Other survivors of resuscitation have become severely disabled and dependent on help. They usually live in a nursing home. Patients with greater diffuse damage (damage throughout the brain) can end up in a state of being awake but unconscious (vegetative state) or are brain dead.
Difference between anoxia, hypoxia, asphyxia and ischemia (ischemia)
Brain damage due to oxygen deficiency is called postanoxic and/or posthypoxic encephalopathy.
The terms anoxia and hypoxia are used interchangeably but are essentially different from a medical perspective. The word asphyxia is only used for oxygen deficiency around the time of birth.
- Anoxia: a total lack oxygen deficiency in tissues and organs.
- Hypoxia: reduction or inadequate flow of oxygen in the blood.
- Asphyxia: oxygen deficiency around the time of birth. It literally means not breathing. It can be caused by a placental abruption or problems with the blood flow to the placenta such as a placental infarction.
- Ischemia (sometimes still spelled as ischaemia) is insufficient blood flow and reduced blood supply to organs and body tissues, resulting in a shortage of oxygen and glucose.
NB! Damage is not always visible on an MRI scan. Demonstrable abnormalities on an MRI scan may sometimes only become visible after several days, but they may also disappear again.
Resuscitation or not? Be prepared!
If resuscitation is not performed, the patient will die quickly.
Studies in humans show that someone without blood flow to the brain loses consciousness within 4 to 10 seconds.
That is why you and your loved ones should always ask yourself the question: Resuscitation or not?
In order to make a good decision, it may be advisable to have a conversation with your treating (family) doctor, the nurse and your family.
Your treating doctor can tell you more about your situation from a medical point of view. You can discuss how to make a good choice with nurses, spiritual counselor or ethicist and of course your family.
Resuscitation? Then also take a resuscitation course.
Download an resuscitation app.
Make sure your phone is on speakerphone so that you can call emergancy telephone number at the same time.
Know that brain cells die after just three minutes of cardiac arrest.
Talk about it with your loved ones and make a choice together: whether or not to resuscitate.
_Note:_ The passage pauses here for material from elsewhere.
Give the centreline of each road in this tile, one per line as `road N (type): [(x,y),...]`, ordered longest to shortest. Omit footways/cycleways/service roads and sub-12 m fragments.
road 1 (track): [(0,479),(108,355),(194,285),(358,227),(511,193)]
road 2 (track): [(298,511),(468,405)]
One of the best-known neuropsychologists in the Netherlands, Jenny Palm, can get excited about the naive assumption that resuscitation, as a widely practiced popular skill, would save lives.
"People enter the hospital as heart patients and leave the hospital as brain injury patients."
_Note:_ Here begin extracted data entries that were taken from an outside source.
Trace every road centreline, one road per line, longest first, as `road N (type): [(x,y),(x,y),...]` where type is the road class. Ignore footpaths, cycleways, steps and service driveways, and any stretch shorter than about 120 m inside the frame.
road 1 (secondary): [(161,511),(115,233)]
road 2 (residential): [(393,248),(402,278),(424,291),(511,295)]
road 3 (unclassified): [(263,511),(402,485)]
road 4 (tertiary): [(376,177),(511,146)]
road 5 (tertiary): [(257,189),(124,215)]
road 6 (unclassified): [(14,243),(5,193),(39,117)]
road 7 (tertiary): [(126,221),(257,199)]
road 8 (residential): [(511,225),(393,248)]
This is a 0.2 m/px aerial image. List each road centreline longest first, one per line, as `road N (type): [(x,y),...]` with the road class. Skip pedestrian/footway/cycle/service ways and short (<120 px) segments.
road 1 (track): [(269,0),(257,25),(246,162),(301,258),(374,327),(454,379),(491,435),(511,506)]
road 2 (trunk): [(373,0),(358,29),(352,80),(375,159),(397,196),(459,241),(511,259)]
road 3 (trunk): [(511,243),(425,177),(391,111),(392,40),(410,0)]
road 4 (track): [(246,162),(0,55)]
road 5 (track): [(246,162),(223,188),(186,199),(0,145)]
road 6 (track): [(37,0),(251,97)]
She states the following in an interview:
"There is a resuscitation hype going on, the manly saving of people's lives after a cardiac arrest, without the question being asked how far you should go.
We now know that 95% of such resuscitations have a very poor outcome. There is all kinds of research that attributes the highest chance of success in resuscitation to intervention in the operating room, during an operation.
The interval between cardiac arrest and successful resuscitation is the shortest in the operating room. Everywhere else, resuscitation is performed with sometimes dangerously long intervals, which greatly reduces the chance of a full and complete recovery.
People are encouraged to take resuscitation courses so that at some point they can save their partner or someone else. The effect of this is twofold: those who cannot resuscitate are saddled with a feeling of guilt, but so are those who have resuscitated, when they often have to conclude that the person they have saved saved and then goes through life with serious brain damage.
Quality of life should be the criterion. As long as someone is recovering, nothing is too much to let the patient regain what has been lost with all kinds of tricks, but after that it is over and the patient and the entire social system around him or her can figure it all out for themselves".
What is the view of researchers?
Overview and insight
Neurologist Dr. G. Roks made the overview below about the duration of the oxygen deficiency and the damage to both the brainstem and cerebral cortex. He also made a Powerpoint presentation (in Dutch) about Postanoxic encephalopathy. Available for download below.
A neuropsychological evaluation and/or cognitive rehabilitation is recommended. Visually invisible damage is also examined.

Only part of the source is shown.